Here is my code: example 1:
a <- c("ab cd de","ENERGIZER A23 12V ALKALINE BATTERi")
a1 <- VCorpus(VectorSource(a))
a2 <- TermDocumentMatrix(a1,control = list(stemming=T))
inspect(a2)
The result is:
Docs
Terms 1 2
12v 0 1
a23 0 1
alkalin 0 1
batteri 0 1
energ 0 1
Looks like the first string in a is ignored.
example 2
a <- c("abcd cde de","ENERGIZER A23 12V ALKALINE BATTERi")

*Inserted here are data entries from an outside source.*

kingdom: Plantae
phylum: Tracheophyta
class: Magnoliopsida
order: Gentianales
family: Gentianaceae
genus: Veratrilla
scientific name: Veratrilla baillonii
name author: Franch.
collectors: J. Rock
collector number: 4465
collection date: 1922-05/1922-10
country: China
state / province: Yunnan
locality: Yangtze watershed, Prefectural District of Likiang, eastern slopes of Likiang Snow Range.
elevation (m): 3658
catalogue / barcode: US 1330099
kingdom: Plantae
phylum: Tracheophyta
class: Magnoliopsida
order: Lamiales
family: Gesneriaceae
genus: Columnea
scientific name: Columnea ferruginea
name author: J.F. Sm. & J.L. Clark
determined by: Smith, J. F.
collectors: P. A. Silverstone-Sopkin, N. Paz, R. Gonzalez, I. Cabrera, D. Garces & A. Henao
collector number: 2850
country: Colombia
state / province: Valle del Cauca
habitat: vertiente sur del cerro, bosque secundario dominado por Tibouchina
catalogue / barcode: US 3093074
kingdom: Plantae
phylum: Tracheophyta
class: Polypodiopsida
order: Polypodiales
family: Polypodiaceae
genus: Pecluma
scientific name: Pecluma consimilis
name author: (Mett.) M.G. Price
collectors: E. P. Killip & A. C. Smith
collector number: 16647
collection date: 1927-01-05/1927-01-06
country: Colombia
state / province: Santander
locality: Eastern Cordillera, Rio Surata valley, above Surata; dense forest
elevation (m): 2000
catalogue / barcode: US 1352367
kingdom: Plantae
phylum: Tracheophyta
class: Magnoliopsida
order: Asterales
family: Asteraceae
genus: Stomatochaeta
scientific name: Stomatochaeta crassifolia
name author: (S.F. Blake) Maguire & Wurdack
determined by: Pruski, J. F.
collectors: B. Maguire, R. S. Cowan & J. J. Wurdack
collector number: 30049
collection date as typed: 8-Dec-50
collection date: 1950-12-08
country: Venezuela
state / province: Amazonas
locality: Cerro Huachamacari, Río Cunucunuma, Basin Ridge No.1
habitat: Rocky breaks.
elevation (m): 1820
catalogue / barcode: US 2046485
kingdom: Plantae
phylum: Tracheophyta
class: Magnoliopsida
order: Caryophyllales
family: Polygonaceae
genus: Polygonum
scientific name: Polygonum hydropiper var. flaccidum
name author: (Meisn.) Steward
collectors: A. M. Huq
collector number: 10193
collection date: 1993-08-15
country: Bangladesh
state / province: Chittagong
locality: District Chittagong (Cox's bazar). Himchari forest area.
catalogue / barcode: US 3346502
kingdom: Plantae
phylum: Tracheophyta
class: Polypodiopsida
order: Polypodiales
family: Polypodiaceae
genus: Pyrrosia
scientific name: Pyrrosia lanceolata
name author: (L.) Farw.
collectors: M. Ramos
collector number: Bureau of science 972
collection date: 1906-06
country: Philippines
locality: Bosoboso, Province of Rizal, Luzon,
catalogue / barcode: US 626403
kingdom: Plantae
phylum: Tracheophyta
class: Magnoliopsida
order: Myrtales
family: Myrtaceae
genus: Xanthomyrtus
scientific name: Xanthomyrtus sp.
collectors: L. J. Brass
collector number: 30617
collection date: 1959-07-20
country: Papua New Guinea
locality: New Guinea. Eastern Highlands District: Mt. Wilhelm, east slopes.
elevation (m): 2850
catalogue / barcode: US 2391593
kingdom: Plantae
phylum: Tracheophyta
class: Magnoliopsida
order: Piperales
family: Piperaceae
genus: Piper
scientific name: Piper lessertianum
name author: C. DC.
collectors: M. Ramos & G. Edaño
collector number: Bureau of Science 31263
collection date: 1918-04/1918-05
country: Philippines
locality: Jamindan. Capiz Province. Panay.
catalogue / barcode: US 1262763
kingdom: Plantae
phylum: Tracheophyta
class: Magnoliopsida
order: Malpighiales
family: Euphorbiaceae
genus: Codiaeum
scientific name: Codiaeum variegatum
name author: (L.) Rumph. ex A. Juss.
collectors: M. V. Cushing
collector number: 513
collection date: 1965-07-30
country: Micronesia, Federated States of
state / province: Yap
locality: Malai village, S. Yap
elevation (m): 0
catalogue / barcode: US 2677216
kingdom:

a1 <- VCorpus(VectorSource(a))
a2 <- TermDocumentMatrix(a1,control = list(stemming=T))
inspect(a2)
The result is:
Docs
Terms 1 2
12v 0 1
a23 0 1
abcd 1 0
alkalin 0 1
batteri 0 1
cde 1 0
energ 0 1
We can see two sub-strings (abcd, cde) are kept while the shorest one (de) is still missing. The situation is the same if I do not use control = list(stemming=T). So, I am curious if this is a sort of definition in tm? The strings will be ignored if it is less than 3 letters? I do not think this is a good idea. It is very possible that a string is useful even it is short such as abbreviation.
If so, is there a parameter or something that can change this? Thanks a lot.